The firm estimates 2017 U.S. cable, satellite and telco TV access (not including OTT) revenue grew 1% to $107.6 billion ($94.30 per month ARPU) in 2017, forecasts $107.4 billion ($97.90 per month ARPU) for 2018, and $106.9 billion for 2020.

In 2017, the United States saw a decline of 3.66 million TV subscribers and in 2016 a decline of 2.2 million. Convergence forecasts a decline of 3.72 million TV subs for 2018.

The firm reports that 2010 saw the start of the rise in cord cutter/never households, and as of the end of 2017 estimates 32.13 million U.S. households (or 26.1% of households) did not have a traditional TV subscription with a cable, satellite or telco TV access provider, up from 27.56 million (22.6% of households) at the end of 2016. Convergence forecasts 36.76 million (29.6% of households) will be cord cutter/never households by the end of 2018.
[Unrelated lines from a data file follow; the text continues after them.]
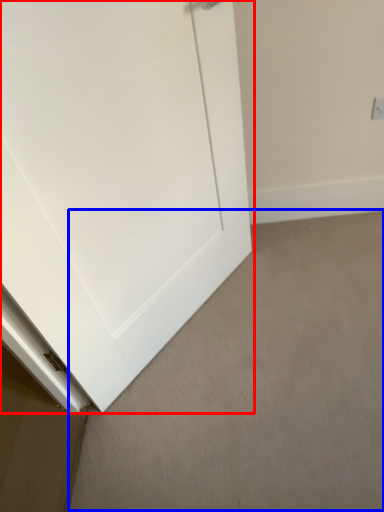
Question: Which object appears closest to the camera in this image, door (highlighted by a red box) or plain (highlighted by a blue box)?

Choices:
 (A) door
 (B) plain

Answer: (A)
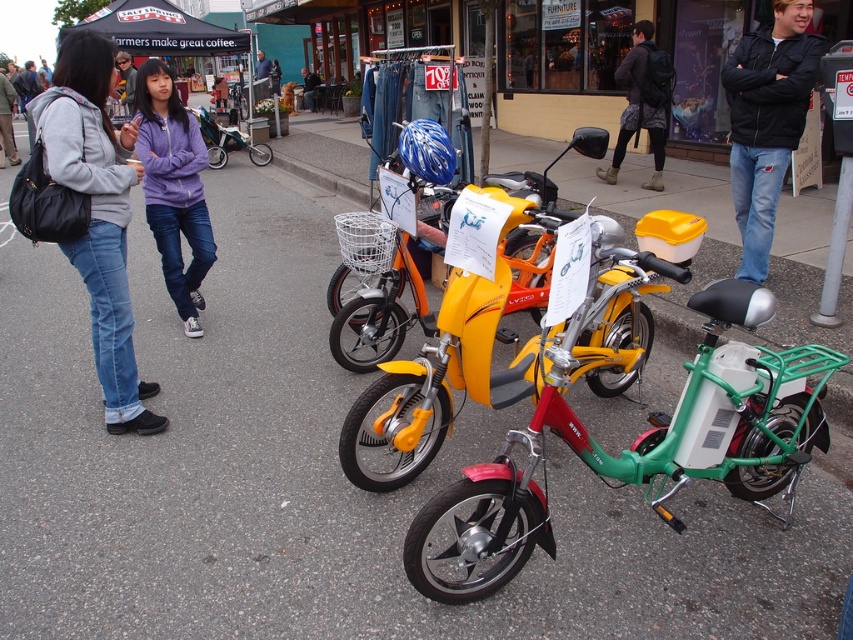
How distant is yellow matte/metallic scooter at center from purple fleece jacket at upper left?

yellow matte/metallic scooter at center is 8.92 feet from purple fleece jacket at upper left.

Is point (610, 275) positioned behind point (155, 234)?

No, it is not.

At what (x,y) coordinates should I click in order to perform the action: click on yellow matte/metallic scooter at center. Please return your answer as a coordinate pair (x, y). Looking at the image, I should click on (491, 356).

Between point (526, 352) and point (134, 72), which one is positioned in front?

Positioned in front is point (526, 352).

Where is `yellow matte/metallic scooter at center`? This screenshot has width=853, height=640. yellow matte/metallic scooter at center is located at coordinates (491, 356).

Does purple fleece jacket at upper left lie behind matte purple hoodie at center?

No, purple fleece jacket at upper left is closer to the viewer.

Is purple fleece jacket at upper left wider than matte purple hoodie at center?

Yes.

Locate an element on the screen. purple fleece jacket at upper left is located at coordinates (173, 188).

Find the location of a particular element. This screenshot has width=853, height=640. purple fleece jacket at upper left is located at coordinates (173, 188).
Meanwhile, 2017 saw U.S. residential broadband subs surpass U.S. TV subs, growing to 96.95 million. Convergence estimates 2.33 million U.S. residential broadband subs were added in 2017 (2.66 million in 2016) and revenue grew 7% to $56.8 million; the firm forecasts 2.57 million additions and 6% growth to $60.5 billion for 2018.
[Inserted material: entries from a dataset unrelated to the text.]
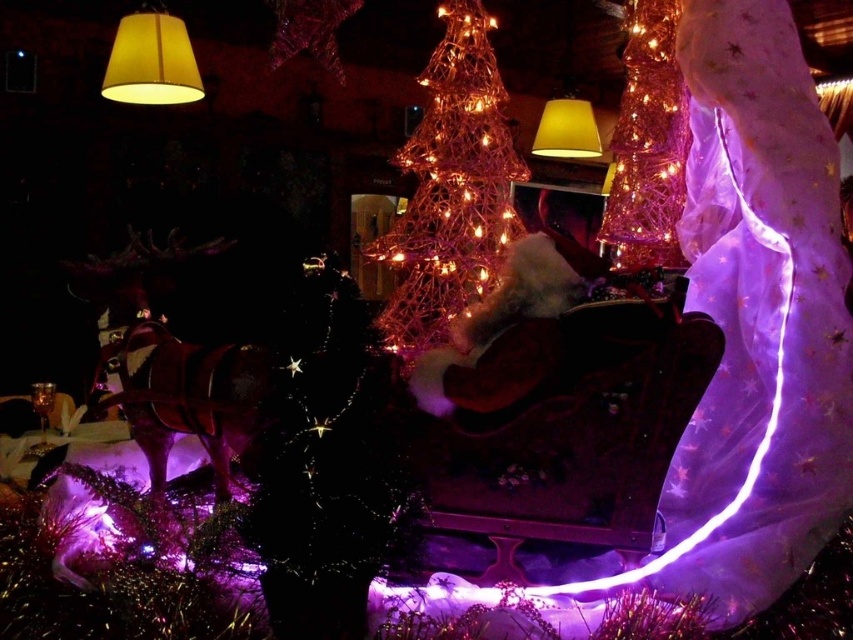
Looking at this image, you are standing in front of a festive holiday display with a miniature horse drawn sleigh. There are two points marked on the display. The first point is at coordinate point (483, 147) and the second is at point (563, 145). If you want to touch the point that is closer to your eyes, which coordinate should you aim for?

You should aim for point (483, 147) because it is closer to the camera than point (563, 145).

You are a guest at the event and want to place a small gift under the iridescent wireframe tree at center. However, there is a yellow fabric lampshade at upper left casting a shadow over part of the tree. Can you estimate how far you need to walk from the lampshade to reach the tree to place the gift?

The iridescent wireframe tree at center is 6.08 feet away from the yellow fabric lampshade at upper left, so you need to walk approximately 6.08 feet from the lampshade to reach the tree.

You are a guest at this event and want to take a photo of both the iridescent wireframe cone at upper right and the yellow fabric lampshade at upper left. Which object should you focus on first to ensure both are in the frame?

You should focus on the iridescent wireframe cone at upper right first because it is closer to you than the yellow fabric lampshade at upper left, ensuring both are in the frame.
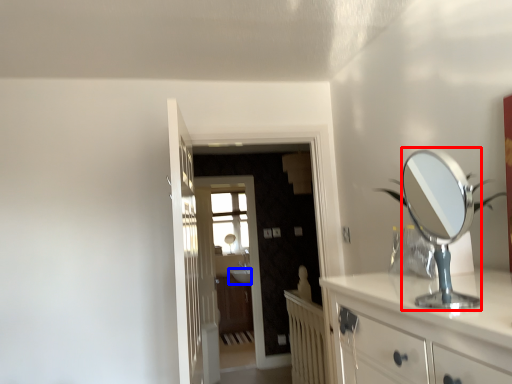
Question: Which point is closer to the camera, mirror (highlighted by a red box) or sink (highlighted by a blue box)?

Choices:
 (A) mirror
 (B) sink

Answer: (A)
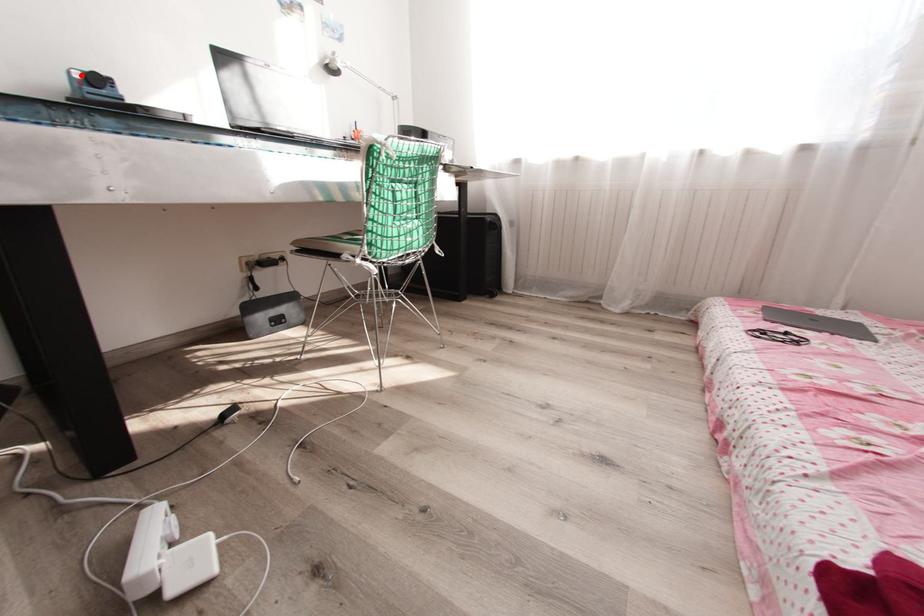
“The gloves are off,” commentary in the report reads. “The TV-movie Industry is being reconstructed from the inside and by the outside, as programmers now directly compete against their traditional TV access and independent OTT buyers that rival them in terms of content spend. Amazon, Apple, DAZN, Facebook, Google and Netflix all have the money muscle to finance their own productions or outbid on programming including major sporting franchises.”

Because the OTT services are acting more like studios and vying for top content, traditional content owners may fight back, the commentary reads.
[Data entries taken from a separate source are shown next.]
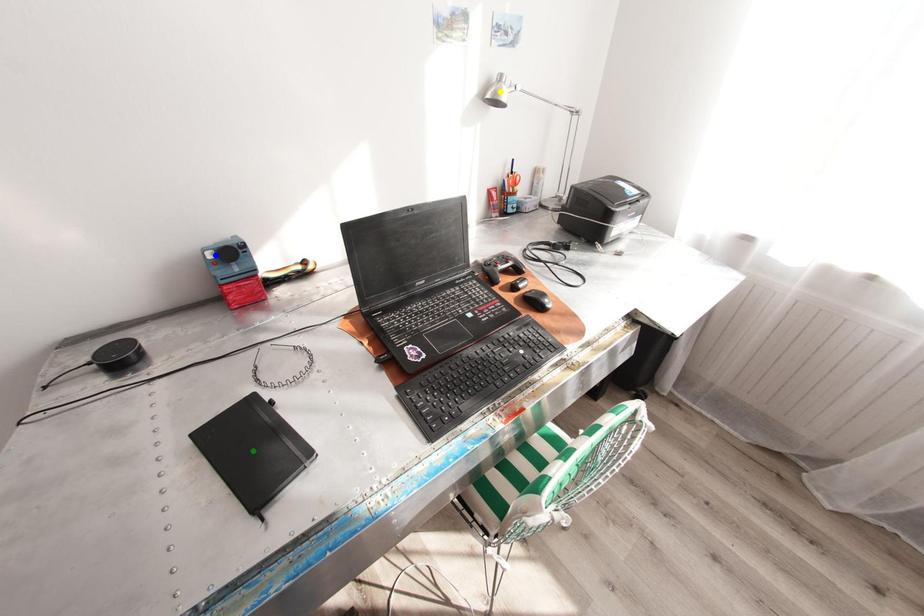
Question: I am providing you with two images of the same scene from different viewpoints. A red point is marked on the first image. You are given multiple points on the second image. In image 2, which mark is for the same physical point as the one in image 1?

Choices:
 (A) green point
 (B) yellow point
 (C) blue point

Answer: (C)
“We expect especially for the U.S. market going forward fewer content deals between programmers and independent OTT providers: 2017 saw Disney choose not to renew with Netflix and embrace OTT, HBO not renew with Amazon in the U.S., Hulu (which is spending more on content on a per U.S. subscriber basis than Amazon or Netflix) continue to bolster its offerings, compete more directly against TV access providers, and A+E, AMC, Discovery, Scripps, and Viacom back supply Philo,” the firm commented. “The traditional TV ecosystem does not show decline ‘yet’ except for TV subscribers. TV access players continue to raise prices (ARPU is growing but we forecast TV access revenue decline going forward), and programmers have kept up increases in programming fees and advertising rates, but this architecture cannot last in the long run.”

Sling TV Tops 2.2 Million Subscribers

Dish Network Feb. 21 announced that its Sling TV unit ended 2017 with more than 2.21 million subscribers – up 47% from 1.5 million subs at the end of 2016.

Launched in early 2015, Sling TV was the first standalone online TV service, offering access to 20 pay-TV channels priced from $20 monthly without a contract.

The service was the first to offer ESPN outside the pay-TV ecosystem. The concept was so new (Disney licensed ESPN as an experiment) that a blank screen aired during commercial breaks – underscoring marketers’ unfamiliarity with the distribution channel.

Today, online TV represents an alternative to cord-cutters and ongoing erosion of pay-TV households in the Netflix-fueled, over-the-top video era.

Other online TV platforms include PlayStation Vue ($40-$75), DirecTV Now ($35-$70), Spectrum TV Plus ($30), YouTube TV ($40), Hulu With Live TV ($40), FuboTV ($45) and Philo TV ($16).